Thailand diguncang unjuk rasa hampir setiap hari sejak pertengahan Juli dengan tuntutan pengunduran diri Perdana Menteri Prayut Chan O Cha, seorang mantan pemimpin junta militer. Massa juga mendesak reformasi Konstitusi dan digelarnya pemilihan umum baru.

Selain itu beberapa kelompok dengan berani mengusung 10 tuntutan tabu, yakni memangkas kekuasaan Istana Raja Maha Vajiralongkorn.

Senator Somchai Sawangkarn mengatakan, surat telah dikirim kepada gubernur untuk dilanjutkan kepada para rektor. Mereka diundang untuk menghadiri pertemuan pekan ini. Sebagian besar universitas di Thailand mendapat biaya dari negara bagian atau provinsi.

"kalangan universitas harus membuat pemahaman dengan mahasiswa tentang hal ini dan harus menghentikan tuntutan (reformasi) monarki," kata anggota senat dari militer itu, dikuti dari Reuters, Senin (14/9/2020).

Dia menegaskan tak ada rencana pemerintah untuk melarang unjuk rasa, melainkan hanya ingin memberikan pemahaman kepada kalangan kampus, terutama terkait 10 tuntutan terkait kerajaan.

Seorang pejabat Kementerian Dalam Negeri membenarkan surat itu telah dikirim dan mengatakan itu merupakan prosedur standar.

Aktivis mahasiswa Panusaya 'Rung' Sithijirawattanakul (21) yang berada di balik 10 tuntutan reformasi monarki, mengatakan, langkah tersebut menunjukkan kondisi yang putus asa.

"Mereka menggunakan taktik ini untuk mencoba menekan dan mengancam orang," kata perempuan yang pernah ditangkap dalam unjuk rasa sebelumnya, namun dibebaskan dengan jaminan.

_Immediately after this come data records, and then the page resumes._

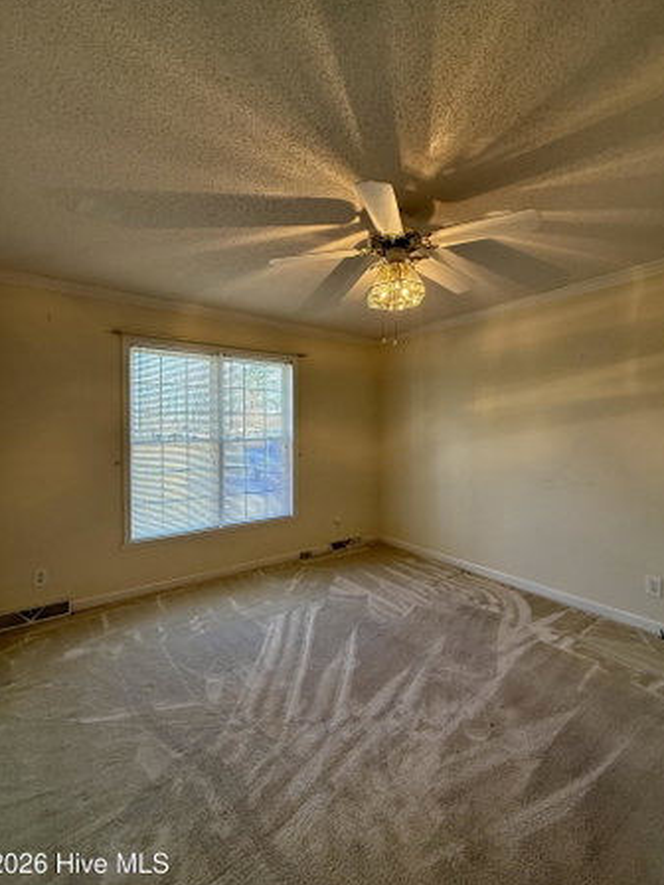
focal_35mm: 15
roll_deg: -0.3
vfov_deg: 98.2
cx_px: 322
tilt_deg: -0.1
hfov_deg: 81.7
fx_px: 384
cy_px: 433
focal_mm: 2.22
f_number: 2.2
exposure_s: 1/120
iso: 125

Sementara itu surat yang diterima salah satu universitas dan dilihat Reuters, mengungkap, "Ada kekhawatiran perilaku beberapa kelompok yang ambil bagian dalam unjuk rasa tidak pantas, misalnya mereka ingin menggulingkan monarki dan menuntut pembatalan Pasal 112 KUHP."

Pasal 112 mengacu pada hukum penjara hingga 15 tahun karena menghina raja.

Disebutkan dalam surat, "Ini merupakan masalah sensitif yang dapat menyebabkan kekerasan." Isi bagian ini merujuk pada insiden 1976 dan 1992, saat pasukan keamanan menewaskan sejumlah pengunjuk rasa anti-pemerintah.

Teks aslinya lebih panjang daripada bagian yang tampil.